2. “Don’t sit upon the shoreline and say you’re satisfied.  Choose to chance the rapids and dare to dance the tide.”

“The River,” by Garth Brooks

3. “My next thirty years will be the best years of my life.  Raise a little family and hang out with my wife/husband.  Spend precious moments with the ones that I hold dear.  Make up for lost time here, in my next thirty years”

“My Next Thirty Years,” by Tim McGraw

4. “If you want to make the world a better place, take a look at yourself, and then make a change.”

“Man In the Mirror,” by Michael Jackson

5. “Sometimes I’m hard on me, when dreams don’t come easy.  I wanna look back and say, I did all that I could.  At the end of the day, Lord I pray, I have a life that’s good.”

“A Life That’s Good,” by Lennon & Maisy (Nashville cast)

6. “May good fortune be with you.  May your guiding light be strong.”

“Forever Young,” by Rod Stewart

7. “I hope you still feel small when you stand beside the ocean.  Whenever one door closes I hope one more opens.”  

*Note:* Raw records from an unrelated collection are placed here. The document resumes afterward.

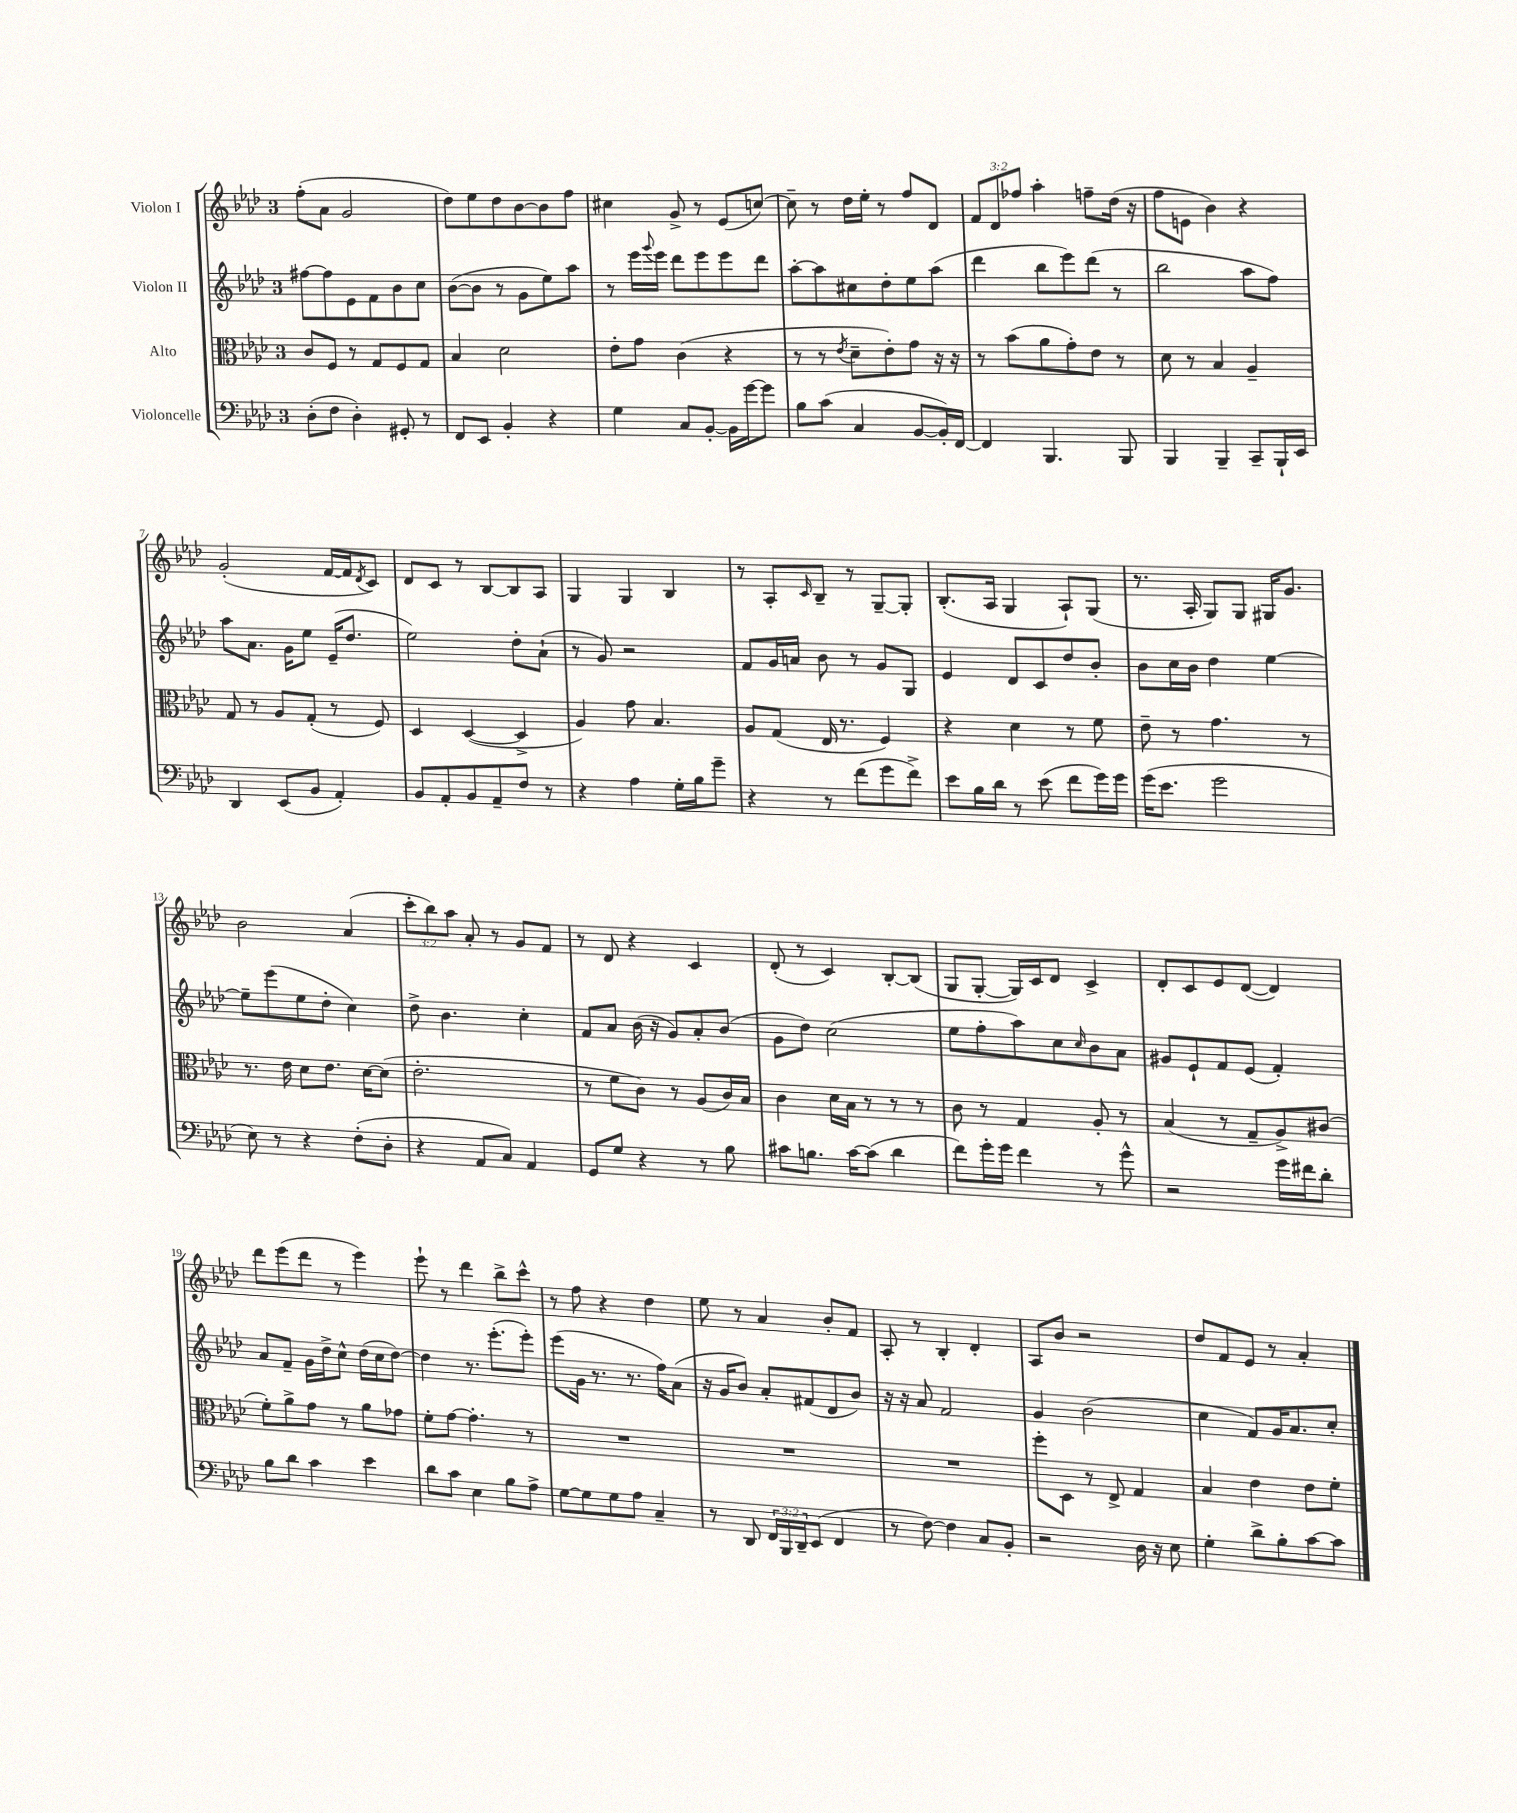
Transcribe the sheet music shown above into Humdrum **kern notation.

**kern	**kern	**kern	**kern
*staff4	*staff3	*staff2	*staff1
*clefF4	*clefC3	*clefG2	*clefG2
*k[b-e-a-d-]	*k[b-e-a-d-]	*k[b-e-a-d-]	*k[b-e-a-d-]
*M3/4	*M3/4	*M3/4	*M3/4
(8D-'	8c	[8ff#	(8ff'
8F	8F	8ff#]	8a-
4D-')	8r	8e-	2g
.	8G	8f	.
8GG#'	8F	8b-	.
8r	8G	8cc	.
=	=	=	=
8FF	4B-	([8b-	8dd-)
8EE-	.	8b-]	8ee-
4BB-'	2d-	8r	8dd-
.	.	8g	[8b-
4r	.	8ee-)	8b-]
.	.	8aa-	8ff
=	=	=	=
4G	8e-'	8r	4cc#
.	8g	16eee-	.
.	.	8qqggg	.
.	.	16eee-	.
8C	(4c	8ddd-	8g^
[8BB-'	.	8eee-	8r
16BB-]	4r	8eee-	(8e-
[16g	.	.	.
8g]	.	8ddd-	[8cc)
=	=	=	=
8B-	8r	[8aa-'	8cc~]
(8c	8r	8aa-]	8r
.	8qe-	.	.
4C	8d-~	8cc#	16dd-
.	.	.	16ee-'
.	8e-')	8dd-'	8r
[8BB-	8g	8ee-	8ff
16BB-'])	16r	(8aa-	8d-
[16FF	16r	.	.
=	=	=	=
4FF]	8r	4ddd-	12f
.	.	.	12d-
.	(8b-	.	.
.	.	.	12ff-
4.BBB-	8a-	8bb-	4aa-'
.	8g')	8eee-)	.
.	8e-	(8ddd-	8ff~
8BBB-	8r	8r	(16dd-
.	.	.	16r
=	=	=	=
4BBB-	8d-	2bb-	8ff
.	8r	.	8e
4BBB-~	4B-	.	4b-)
8CC~	4A-~	8aa-	4r
16BBB-`	.	8ff)	.
16EE-	.	.	.
=	=	=	=
4DD-	8G	8aa-	(2g'
.	8r	8.a-	.
(8EE-	8A-	.	.
.	.	16g	.
8BB-	(8G'	8ee-	.
4AA-')	8r	(16e-~	[16f
.	.	8.dd-	16f]
.	.	.	8qd-
.	8F)	.	8c)
=	=	=	=
8BB-	4D-	2ee-)	8d-
8AA-'	.	.	8c
8BB-	([4D-	.	8r
8AA-~	.	.	[8B-
8F	4D-^]	8dd-'	8B-]
8r	.	(8a-`	8A-
=	=	=	=
4r	4A-)	8r	4G
.	.	8g)	.
4A-	8g	2r	4G
.	4.B-	.	.
16G'	.	.	4B-
16B-	.	.	.
8g~	.	.	.
=	=	=	=
4r	8A-	8f	8r
.	(8G	16g	8A-'
.	.	16a	.
.	.	.	16qqc
8r	16E-	8b-	8B-~
.	8.r	.	.
(8f	.	8r	8r
8g	4F)	8g	[8G~
8f^)	.	8G	8G']
=	=	=	=
8e-	4r	4e-	(8.B-'
16B-	.	.	.
16d-	.	.	16A-
8r	4d-	8d-	4G
(8e-	.	8c	.
8f	8r	8dd-	8A-`)
16g)	8f	8b-'	(8G
16g	.	.	.
=	=	=	=
(16g	8e-~	8b-	8.r
8.e-	.	.	.
.	8r	16cc	.
.	.	16b-	16A-'
2g	4.g	4dd-	8G)
.	.	.	8G
.	.	[4ee-	16G#
.	.	.	8.g
.	8r	.	.
=	=	=	=
8E-)	8.r	8ee-~]	2b-
8r	.	(8eee-	.
.	16e-	.	.
4r	8d-	8ee-	.
.	8.e-	8dd-'	.
(8F'	.	4cc)	(4a-
.	[16d-	.	.
8D-'	(8d-]	.	.
=	=	=	=
4r	2.e-'	8dd-^	12ccc'
.	.	.	12bb-)
.	.	4.b-	.
.	.	.	12aa-
8AA-	.	.	8a-'
8C)	.	.	8r
4AA-	.	4cc'	8g
.	.	.	8f
=	=	=	=
8GG	8r	8f	8r
8G	8f	8a-	8d-
4r	8c)	(16b-	4r
.	.	16r	.
.	8r	8g)	.
8r	(8A-	8a-'	4c
8B-	16c)	(8b-	.
.	16B-	.	.
=	=	=	=
8c#	4c	8g	(8d-'
8.B	.	8dd-)	8r
.	16d-	(2cc	4c)
[16c#	16B-	.	.
(8c#]	8r	.	.
4d-	8r	.	[8B-'
.	8r	.	(8B-]
=	=	=	=
8f)	8c	8ee-	8G
16g'	8r	8ff'	[8G'
16g	.	.	.
4f	4G	8aa-)	16G])
.	.	.	16c
.	.	8cc	8d-
.	.	16qqcc	.
8r	8A-'	8b-	4c^
8g^^	8r	8a-	.
=	=	=	=
2r	(4B-	8g#	8d-'
.	.	8e-`	8c
.	8r	8f	8e-
.	8G~	(8e-	([8d-
16g	8A-^)	4f')	4d-])
16f#	.	.	.
8d-'	(8c#	.	.
=	=	=	=
8B-	8f')	8a-	8ddd-
8d-	8a-^	8f~	(8eee-
4c	8g	16g	8ddd-
.	.	16dd-^	.
.	8r	8cc^^	8r
4e-	8a-	(16dd-	4eee-)
.	.	16cc	.
.	8g-	[8dd-)	.
=	=	=	=
8d-	8f'	4dd-]	8eee-`
8c	[8g	.	8r
4E-	4.g']	8.r	4ddd-
.	.	(8.eee-'	.
8B-	.	.	8bb-^
8A-^	8r	8eee-')	8ccc^^
=	=	=	=
[8G	2.r	(8eee-	8r
8G]	.	16g	8ff
.	.	8.r	.
8G	.	.	4r
8A-	.	8.r	.
4C~	.	.	4dd-
.	.	16ff)	.
.	.	(8a-	.
=	=	=	=
8r	2.r	16r	8ee-
.	.	16g	.
8DD-	.	8b-)	8r
24FF	.	8a-'	4a-
24BBB-	.	.	.
24DD-~	.	.	.
(8EE-	.	(8f#	.
4FF	.	8d-	8b-'
.	.	8b-)	8f
=	=	=	=
8r	2.r	16r	8A-'
.	.	16r	.
[8F)	.	8a-	8r
4F]	.	2f	4B-'
8C	.	.	4d-'
8BB-'	.	.	.
=	=	=	=
2r	8ff'	4g	8A-
.	8D-	.	8b-
.	8r	(2b-	2r
.	8E-^	.	.
16D-	4G	.	.
16r	.	.	.
8E-	.	.	.
=	=	=	=
4G'	4B-	4cc	8dd-
.	.	.	8f
8d-^	4e-	8f)	8e-
8B-'	.	16g	8r
.	.	8.a-	.
[8c	8e-	.	4a-'
8c]	8f'	8cc'	.
==	==	==	==
*-	*-	*-	*-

“I Hope You Dance,” by Lee Ann Womack

8. “If you’re faced with a choice, and you have to choose.  I hope you choose the one that means the most to you.”

“My Wish,” by Rascal Flatts

9. “Maybe you’ll marry, maybe you won’t.  Maybe you’ll have children, maybe you won’t.  Maybe you’ll divorce at 40, maybe you’ll dance the ‘Funky Chicken’ on your 75th wedding anniversary.  Whatever you do, don’t congratulate yourself too much or berate yourself either.  Your choices are half chance, so are everybody else’s”

Baz Luhrmann – Everybody’s Free (to Wear Sunscreen) 

10. “What it all comes down to is that no one’s really got it all figured out just yet.”